THE rate of decline in construction workloads for Yorkshire firms slowed slightly during the third quarter of the year, says a survey.

Figures from the Royal Institution of Chartered Surveyors said the trend mirrored national figures, which showed workloads continuing to fall in most construction sectors, but at a slower pace.

However, the decline in workloads increased for one sector of the industry in Yorkshire – the non-housing public sector where the net balance of surveyors reporting falling rather than rising workloads fell to minus 16 from a figure of plus 7 last quarter.

The biggest improvement came in private sector housing, where the net balance of surveyors reporting a rise rather than a fall in workloads went from minus 32 in the second quarter to plus 4 in the third quarter.

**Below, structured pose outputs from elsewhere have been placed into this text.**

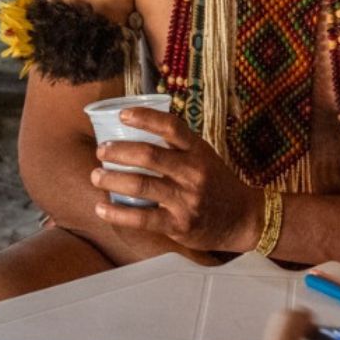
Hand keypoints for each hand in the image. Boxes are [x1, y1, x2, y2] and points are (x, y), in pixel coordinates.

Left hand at [91, 107, 263, 252]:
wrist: (243, 218)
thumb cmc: (215, 183)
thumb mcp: (203, 156)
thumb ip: (176, 146)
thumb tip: (134, 130)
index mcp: (198, 151)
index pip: (171, 127)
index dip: (145, 118)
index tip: (123, 115)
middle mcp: (193, 173)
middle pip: (150, 156)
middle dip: (119, 152)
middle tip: (101, 150)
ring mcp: (187, 199)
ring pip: (142, 186)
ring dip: (112, 180)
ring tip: (95, 176)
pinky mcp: (180, 224)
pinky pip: (143, 219)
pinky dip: (118, 214)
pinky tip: (101, 209)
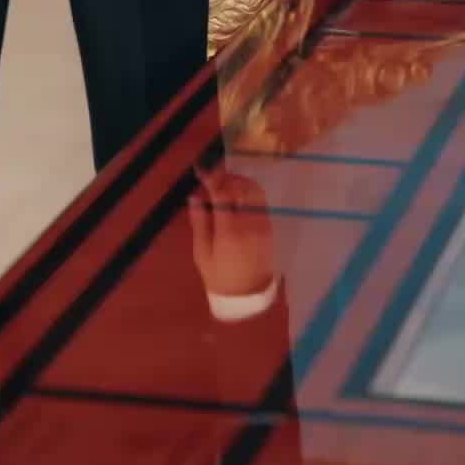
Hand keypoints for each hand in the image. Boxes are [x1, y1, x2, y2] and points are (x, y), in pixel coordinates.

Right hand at [188, 164, 276, 298]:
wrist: (247, 298)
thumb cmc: (219, 277)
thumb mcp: (202, 254)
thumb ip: (199, 222)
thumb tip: (195, 195)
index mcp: (229, 231)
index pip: (222, 193)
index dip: (212, 176)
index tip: (202, 166)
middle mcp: (250, 224)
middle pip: (242, 187)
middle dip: (227, 178)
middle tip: (213, 181)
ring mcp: (263, 225)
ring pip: (255, 191)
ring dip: (239, 183)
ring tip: (225, 189)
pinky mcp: (270, 228)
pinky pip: (261, 201)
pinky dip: (249, 194)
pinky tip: (237, 201)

Public sector housing rose to a net balance of nil from minus 6 – probably due to the government bringing forward funding for housing improvement projects.

The pace of workloads in the commercial property sector rose to minus 7 from minus 29 with the industrial sector seeing a similar improvement.

Surveyors are a little more positive about the outlook for over the next 12 months – with 9% more respondents expecting output to rise than fall – the first positive reading since the first quarter of 2008.

The proportion of surveyors reporting skill shortages for trades people fell to 2%, the lowest reading since the question was first asked in 1998.

RICS chief economist Simon Rubinsohn said: “With development finance currently still in short supply it is hardly surprising that workloads in the construction industry remain under pressure.

“The good news is that the picture does not appear to be getting very much worse and there is even a little bit more optimism about the prospects.

“However the continuing squeeze on profit margins in the sector is a concern alongside the likely scaling back in government projects over the coming years.

“Sadly, there is little evidence as yet that residential home starts are picking up which is a particular worry given that a shortage of stock is contributing to the recent rebound in house prices.”